As marsupials, both males and females had pouches but they served different purposes, Rovinsky said. Female thylacines carried their young in their pouches. The males had scrotal pouches into which they could retract their scrotum, but it's still unknown why.

A very distantly related yapok, or water opossum, used it to insulate and protect the scrotum while swimming, but thylacines weren't likely to be swimming around, he said.

Thylacines had more cat-like front legs and feet that could rotate, spread and even grasp, unlike dogs. Their back feet also included a naked pad along the entire bottom surface from toe to heel, and they walked on the whole surface of their back feet, which is also something dogs don't do.

The thylacine family stretched back over 35 million years, so these were the last members of the family, Rovinsky said.

"It's really interesting to think about the older members of the thylacine's family -- some of which were probably only the size of a cat, and others (related members of the family) would have been bigger than the thylacine," he said. "Did they have stripes, or scrotal pouches? How similar (or different) were they from the thylacine? We don't know, but certainly do wish we could!"
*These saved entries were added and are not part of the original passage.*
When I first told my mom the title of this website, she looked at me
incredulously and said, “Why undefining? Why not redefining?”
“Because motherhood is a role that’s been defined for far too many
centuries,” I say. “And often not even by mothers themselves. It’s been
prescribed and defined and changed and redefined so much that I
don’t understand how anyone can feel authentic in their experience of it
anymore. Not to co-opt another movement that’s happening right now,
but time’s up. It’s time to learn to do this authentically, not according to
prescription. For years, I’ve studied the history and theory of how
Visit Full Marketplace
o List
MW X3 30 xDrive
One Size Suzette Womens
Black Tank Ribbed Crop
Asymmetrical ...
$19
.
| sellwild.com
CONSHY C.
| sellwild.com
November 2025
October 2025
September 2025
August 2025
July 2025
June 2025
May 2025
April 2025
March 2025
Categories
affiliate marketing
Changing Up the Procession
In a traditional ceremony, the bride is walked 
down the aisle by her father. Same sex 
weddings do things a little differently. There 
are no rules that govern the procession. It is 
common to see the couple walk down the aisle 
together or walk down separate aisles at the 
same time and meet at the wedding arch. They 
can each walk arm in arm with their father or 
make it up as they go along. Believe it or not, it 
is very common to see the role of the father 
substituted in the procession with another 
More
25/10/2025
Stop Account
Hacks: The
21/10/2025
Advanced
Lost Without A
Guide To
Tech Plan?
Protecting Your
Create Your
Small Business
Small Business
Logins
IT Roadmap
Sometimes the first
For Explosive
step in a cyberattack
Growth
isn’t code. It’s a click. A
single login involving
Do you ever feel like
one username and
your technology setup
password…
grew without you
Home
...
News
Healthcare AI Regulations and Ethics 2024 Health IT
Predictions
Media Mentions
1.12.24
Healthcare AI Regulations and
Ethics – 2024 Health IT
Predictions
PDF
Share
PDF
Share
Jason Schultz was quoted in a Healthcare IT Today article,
Rovinsky and his fellow researchers want to establish a much clearer picture of how thylacines fit into their ecosystem and "what it was that we lost when we drove it to extinction."

"I think that at the end of the day, that's where I'd like my research on the thylacine to end up: treating the thylacine as its own animal, and trying to understand it as it really was -- not as a weird marsupial reflection of the European wolf," he said.